» **Records**
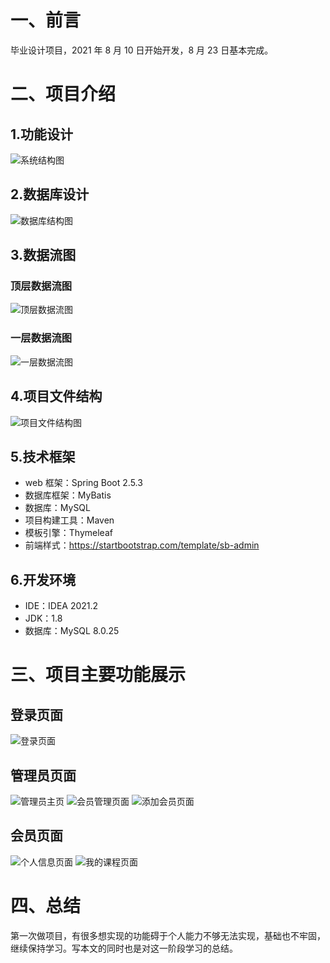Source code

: # 一、前言
毕业设计项目，2021 年 8 月 10 日开始开发，8 月 23 日基本完成。

# 二、项目介绍

## 1.功能设计
![系统结构图](https://s2.loli.net/2022/08/11/lMKn8RUFjEhc7Gx.png)

## 2.数据库设计
![数据库结构图](https://i.loli.net/2021/08/24/ieTn52BXLQ93Yg8.png)

## 3.数据流图
### 顶层数据流图
![顶层数据流图](https://s2.loli.net/2022/08/11/yo8AIHaKzMUJ4VZ.png)
### 一层数据流图
![一层数据流图](https://s2.loli.net/2022/08/11/TsLyjhwVXz4mPiu.png)

## 4.项目文件结构
![项目文件结构图](https://i.loli.net/2021/08/24/gUnhLdWzkcNF6po.png)

## 5.技术框架
* web 框架：Spring Boot 2.5.3
* 数据库框架：MyBatis
* 数据库：MySQL
* 项目构建工具：Maven
* 模板引擎：Thymeleaf
* 前端样式：<https://startbootstrap.com/template/sb-admin>

## 6.开发环境
* IDE：IDEA 2021.2
* JDK：1.8
* 数据库：MySQL 8.0.25

# 三、项目主要功能展示
## 登录页面
![登录页面](https://i.loli.net/2021/08/24/KeErWTpAOBfG6uD.png)

## 管理员页面
![管理员主页](https://i.loli.net/2021/08/24/PvU7Ln2pKwxRCgG.png)
![会员管理页面](https://i.loli.net/2021/08/24/mZq9Dw4gkRvTzx6.png)
![添加会员页面](https://i.loli.net/2021/08/24/uzlkQUxq6m5j8X7.png)

## 会员页面
![个人信息页面](https://i.loli.net/2021/08/24/IwPk9bTi6SpqWnz.png)
![我的课程页面](https://i.loli.net/2021/08/24/NlAZnoCMO9uJm4z.png)

# 四、总结
第一次做项目，有很多想实现的功能碍于个人能力不够无法实现，基础也不牢固，继续保持学习。写本文的同时也是对这一阶段学习的总结。



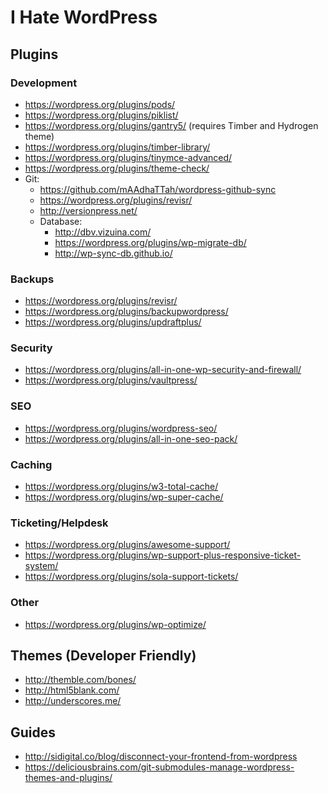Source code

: # I Hate WordPress

## Plugins

### Development
- https://wordpress.org/plugins/pods/
- https://wordpress.org/plugins/piklist/
- https://wordpress.org/plugins/gantry5/ (requires Timber and Hydrogen theme)
- https://wordpress.org/plugins/timber-library/
- https://wordpress.org/plugins/tinymce-advanced/
- https://wordpress.org/plugins/theme-check/
- Git:
  - https://github.com/mAAdhaTTah/wordpress-github-sync
  - https://wordpress.org/plugins/revisr/
  - http://versionpress.net/
  - Database:
    - http://dbv.vizuina.com/
    - https://wordpress.org/plugins/wp-migrate-db/
    - http://wp-sync-db.github.io/

### Backups
- https://wordpress.org/plugins/revisr/
- https://wordpress.org/plugins/backupwordpress/
- https://wordpress.org/plugins/updraftplus/

### Security
- https://wordpress.org/plugins/all-in-one-wp-security-and-firewall/
- https://wordpress.org/plugins/vaultpress/

### SEO
- https://wordpress.org/plugins/wordpress-seo/
- https://wordpress.org/plugins/all-in-one-seo-pack/

### Caching
- https://wordpress.org/plugins/w3-total-cache/
- https://wordpress.org/plugins/wp-super-cache/

### Ticketing/Helpdesk
- https://wordpress.org/plugins/awesome-support/
- https://wordpress.org/plugins/wp-support-plus-responsive-ticket-system/
- https://wordpress.org/plugins/sola-support-tickets/

### Other
- https://wordpress.org/plugins/wp-optimize/

## Themes (Developer Friendly)
- http://themble.com/bones/
- http://html5blank.com/
- http://underscores.me/

## Guides
- http://sidigital.co/blog/disconnect-your-frontend-from-wordpress
- https://deliciousbrains.com/git-submodules-manage-wordpress-themes-and-plugins/
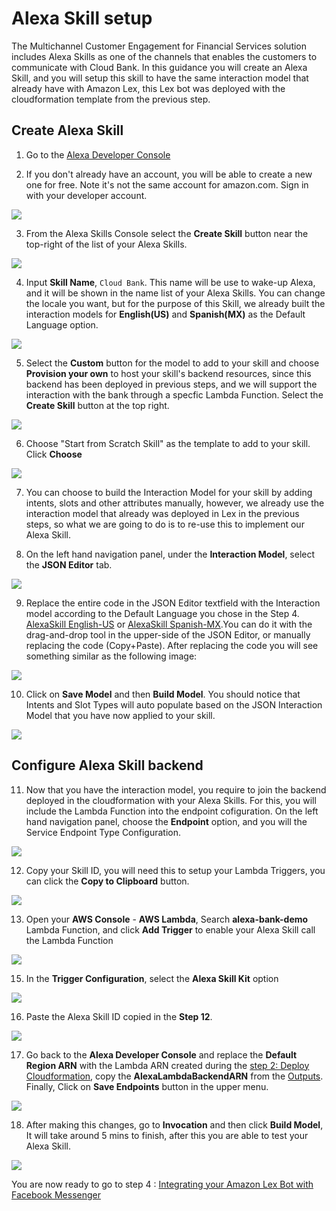 # Alexa Skill setup

The Multichannel Customer Engagement for Financial Services solution includes Alexa Skills as one of the channels that enables the customers to communicate with Cloud Bank. In this guidance you will create an Alexa Skill, and you will setup this skill to have the same interaction model that already have with Amazon Lex, this Lex bot was deployed with the cloudformation template from the previous step. 

## Create Alexa Skill

1. Go to the [Alexa Developer Console](https://developer.amazon.com/alexa/console/ask)

2. If you don't already have an account, you will be able to create a new one for 
free. Note it's not the same account for amazon.com. Sign in with your developer account.

![](./images/AlexaSkill_1.png)

3. From the Alexa Skills Console select the **Create Skill** button near the top-right of the list of your Alexa Skills.

![](./images/AlexaSkill_2.png)

4. Input **Skill Name**, `Cloud Bank`. This name will be use to wake-up Alexa, and it will be shown in the name list of your Alexa Skills. You can change the locale you want, but for the purpose of this Skill, we already built the interaction models for **English(US)** and **Spanish(MX)**  as the Default Language option.

![](./images/AlexaSkill_3.png)

5. Select the **Custom** button for the model to add to your skill and choose **Provision your own** to host your skill's backend resources, since this backend has been deployed in previous steps, and we will support the interaction with the bank through a specfic Lambda Function. Select the **Create Skill** 
button at the top right.

![](./images/AlexaSkill_4.png)

6. Choose "Start from Scratch Skill" as the template to add to your skill. Click **Choose**

![](./images/AlexaSkill_5.png)

7. You can choose to build the Interaction Model for your skill by adding intents, 
slots and other attributes manually, however, we already use the interaction model that already was deployed in Lex in the previous steps, so what we are going to do is to re-use this to implement our Alexa Skill. 

8. On the left hand navigation panel, under the **Interaction Model**, select the **JSON Editor** tab.

![](./images/AlexaSkill_6.png)

9. Replace the entire code in the JSON Editor textfield with the Interaction model according to the Default Language you chose in the Step 4. [AlexaSkill English-US](../../assets/bot-definition/amazon-alexa/alexa-skill-en-US.json) or [AlexaSkill Spanish-MX](../../assets/bot-definition/amazon-alexa/alexa-skill-es-MX.json).You can do it with the drag-and-drop tool in the upper-side of the JSON Editor, or manually replacing the code (Copy+Paste). After replacing the code you will see something similar as the following image:

![](./images/AlexaSkill_7.png)

10. Click on **Save Model** and then **Build Model**. You should notice that Intents and Slot Types will auto populate based on the JSON Interaction Model that you have now applied to your skill.

![](./images/AlexaSkill_8.png)

## Configure Alexa Skill backend

11. Now that you have the interaction model, you require to join the backend deployed in the cloudformation with your Alexa Skills. For this, you will include the Lambda Function into the endpoint cofiguration. On the left hand navigation panel, choose the **Endpoint** option, and you will the Service Endpoint Type Configuration.

![](./images/AlexaSkill_9.png)

12. Copy your Skill ID, you will need this to setup your Lambda Triggers, you can click the **Copy to Clipboard** button. 

![](./images/Endpoint2.png)

13. Open your **AWS Console** - **AWS Lambda**, Search **alexa-bank-demo** Lambda Function, and click **Add Trigger** to enable your Alexa Skill call the Lambda Function

![](./images/Endpoint3.png)

15. In the **Trigger Configuration**, select the **Alexa Skill Kit** option

![](./images/Endpoint4.png)

16. Paste the Alexa Skill ID copied in the **Step 12**.

![](./images/Endpoint5.png)

17. Go back to the **Alexa Developer Console** and replace the **Default Region ARN** with the Lambda ARN created during the [step 2: Deploy Cloudformation](./02_CloudFormation/README.md), copy the **AlexaLambdaBackendARN** from the [Outputs](../02_CloudFormation/README.md#outputs). Finally, Click on **Save Endpoints** button in the upper menu.

![](./images/Endpoint.png)

18. After making this changes, go to **Invocation** and then click **Build Model**, It will take around 5 mins to finish, after this you are  able to test your Alexa Skill.

![](./images/Endpoint6.png)

You are now ready to go to step 4 : [Integrating your Amazon Lex Bot with Facebook Messenger](../04_FacebookMessenger/README.md)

» **Task statement**
The answer must be the full listing, exact in every line, with the pictures removed.

» **Result**
Source code

: # 一、前言
毕业设计项目，2021 年 8 月 10 日开始开发，8 月 23 日基本完成。

# 二、项目介绍

## 1.功能设计
![系统结构图](https://s2.loli.net/2022/08/11/lMKn8RUFjEhc7Gx.png)

## 2.数据库设计
![数据库结构图](https://i.loli.net/2021/08/24/ieTn52BXLQ93Yg8.png)

## 3.数据流图
### 顶层数据流图
![顶层数据流图](https://s2.loli.net/2022/08/11/yo8AIHaKzMUJ4VZ.png)
### 一层数据流图
![一层数据流图](https://s2.loli.net/2022/08/11/TsLyjhwVXz4mPiu.png)

## 4.项目文件结构
![项目文件结构图](https://i.loli.net/2021/08/24/gUnhLdWzkcNF6po.png)

## 5.技术框架
* web 框架：Spring Boot 2.5.3
* 数据库框架：MyBatis
* 数据库：MySQL
* 项目构建工具：Maven
* 模板引擎：Thymeleaf
* 前端样式：<https://startbootstrap.com/template/sb-admin>

## 6.开发环境
* IDE：IDEA 2021.2
* JDK：1.8
* 数据库：MySQL 8.0.25

# 三、项目主要功能展示
## 登录页面
![登录页面](https://i.loli.net/2021/08/24/KeErWTpAOBfG6uD.png)

## 管理员页面
![管理员主页](https://i.loli.net/2021/08/24/PvU7Ln2pKwxRCgG.png)
![会员管理页面](https://i.loli.net/2021/08/24/mZq9Dw4gkRvTzx6.png)
![添加会员页面](https://i.loli.net/2021/08/24/uzlkQUxq6m5j8X7.png)

## 会员页面
![个人信息页面](https://i.loli.net/2021/08/24/IwPk9bTi6SpqWnz.png)
![我的课程页面](https://i.loli.net/2021/08/24/NlAZnoCMO9uJm4z.png)

# 四、总结
第一次做项目，有很多想实现的功能碍于个人能力不够无法实现，基础也不牢固，继续保持学习。写本文的同时也是对这一阶段学习的总结。



Source code

: # I Hate WordPress

## Plugins

### Development
- https://wordpress.org/plugins/pods/
- https://wordpress.org/plugins/piklist/
- https://wordpress.org/plugins/gantry5/ (requires Timber and Hydrogen theme)
- https://wordpress.org/plugins/timber-library/
- https://wordpress.org/plugins/tinymce-advanced/
- https://wordpress.org/plugins/theme-check/
- Git:
  - https://github.com/mAAdhaTTah/wordpress-github-sync
  - https://wordpress.org/plugins/revisr/
  - http://versionpress.net/
  - Database:
    - http://dbv.vizuina.com/
    - https://wordpress.org/plugins/wp-migrate-db/
    - http://wp-sync-db.github.io/

### Backups
- https://wordpress.org/plugins/revisr/
- https://wordpress.org/plugins/backupwordpress/
- https://wordpress.org/plugins/updraftplus/

### Security
- https://wordpress.org/plugins/all-in-one-wp-security-and-firewall/
- https://wordpress.org/plugins/vaultpress/

### SEO
- https://wordpress.org/plugins/wordpress-seo/
- https://wordpress.org/plugins/all-in-one-seo-pack/

### Caching
- https://wordpress.org/plugins/w3-total-cache/
- https://wordpress.org/plugins/wp-super-cache/

### Ticketing/Helpdesk
- https://wordpress.org/plugins/awesome-support/
- https://wordpress.org/plugins/wp-support-plus-responsive-ticket-system/
- https://wordpress.org/plugins/sola-support-tickets/

### Other
- https://wordpress.org/plugins/wp-optimize/

## Themes (Developer Friendly)
- http://themble.com/bones/
- http://html5blank.com/
- http://underscores.me/

## Guides
- http://sidigital.co/blog/disconnect-your-frontend-from-wordpress
- https://deliciousbrains.com/git-submodules-manage-wordpress-themes-and-plugins/
 # Alexa Skill setup

The Multichannel Customer Engagement for Financial Services solution includes Alexa Skills as one of the channels that enables the customers to communicate with Cloud Bank. In this guidance you will create an Alexa Skill, and you will setup this skill to have the same interaction model that already have with Amazon Lex, this Lex bot was deployed with the cloudformation template from the previous step. 

## Create Alexa Skill

1. Go to the [Alexa Developer Console](https://developer.amazon.com/alexa/console/ask)

2. If you don't already have an account, you will be able to create a new one for 
free. Note it's not the same account for amazon.com. Sign in with your developer account.

![](./images/AlexaSkill_1.png)

3. From the Alexa Skills Console select the **Create Skill** button near the top-right of the list of your Alexa Skills.

![](./images/AlexaSkill_2.png)

4. Input **Skill Name**, `Cloud Bank`. This name will be use to wake-up Alexa, and it will be shown in the name list of your Alexa Skills. You can change the locale you want, but for the purpose of this Skill, we already built the interaction models for **English(US)** and **Spanish(MX)**  as the Default Language option.

![](./images/AlexaSkill_3.png)

5. Select the **Custom** button for the model to add to your skill and choose **Provision your own** to host your skill's backend resources, since this backend has been deployed in previous steps, and we will support the interaction with the bank through a specfic Lambda Function. Select the **Create Skill** 
button at the top right.

![](./images/AlexaSkill_4.png)

6. Choose "Start from Scratch Skill" as the template to add to your skill. Click **Choose**

![](./images/AlexaSkill_5.png)

7. You can choose to build the Interaction Model for your skill by adding intents, 
slots and other attributes manually, however, we already use the interaction model that already was deployed in Lex in the previous steps, so what we are going to do is to re-use this to implement our Alexa Skill. 

8. On the left hand navigation panel, under the **Interaction Model**, select the **JSON Editor** tab.

![](./images/AlexaSkill_6.png)

9. Replace the entire code in the JSON Editor textfield with the Interaction model according to the Default Language you chose in the Step 4. [AlexaSkill English-US](../../assets/bot-definition/amazon-alexa/alexa-skill-en-US.json) or [AlexaSkill Spanish-MX](../../assets/bot-definition/amazon-alexa/alexa-skill-es-MX.json).You can do it with the drag-and-drop tool in the upper-side of the JSON Editor, or manually replacing the code (Copy+Paste). After replacing the code you will see something similar as the following image:

![](./images/AlexaSkill_7.png)

10. Click on **Save Model** and then **Build Model**. You should notice that Intents and Slot Types will auto populate based on the JSON Interaction Model that you have now applied to your skill.

![](./images/AlexaSkill_8.png)

## Configure Alexa Skill backend

11. Now that you have the interaction model, you require to join the backend deployed in the cloudformation with your Alexa Skills. For this, you will include the Lambda Function into the endpoint cofiguration. On the left hand navigation panel, choose the **Endpoint** option, and you will the Service Endpoint Type Configuration.

![](./images/AlexaSkill_9.png)

12. Copy your Skill ID, you will need this to setup your Lambda Triggers, you can click the **Copy to Clipboard** button. 

![](./images/Endpoint2.png)

13. Open your **AWS Console** - **AWS Lambda**, Search **alexa-bank-demo** Lambda Function, and click **Add Trigger** to enable your Alexa Skill call the Lambda Function

![](./images/Endpoint3.png)

15. In the **Trigger Configuration**, select the **Alexa Skill Kit** option

![](./images/Endpoint4.png)

16. Paste the Alexa Skill ID copied in the **Step 12**.

![](./images/Endpoint5.png)

17. Go back to the **Alexa Developer Console** and replace the **Default Region ARN** with the Lambda ARN created during the [step 2: Deploy Cloudformation](./02_CloudFormation/README.md), copy the **AlexaLambdaBackendARN** from the [Outputs](../02_CloudFormation/README.md#outputs). Finally, Click on **Save Endpoints** button in the upper menu.

![](./images/Endpoint.png)

18. After making this changes, go to **Invocation** and then click **Build Model**, It will take around 5 mins to finish, after this you are  able to test your Alexa Skill.

![](./images/Endpoint6.png)

You are now ready to go to step 4 : [Integrating your Amazon Lex Bot with Facebook Messenger](../04_FacebookMessenger/README.md)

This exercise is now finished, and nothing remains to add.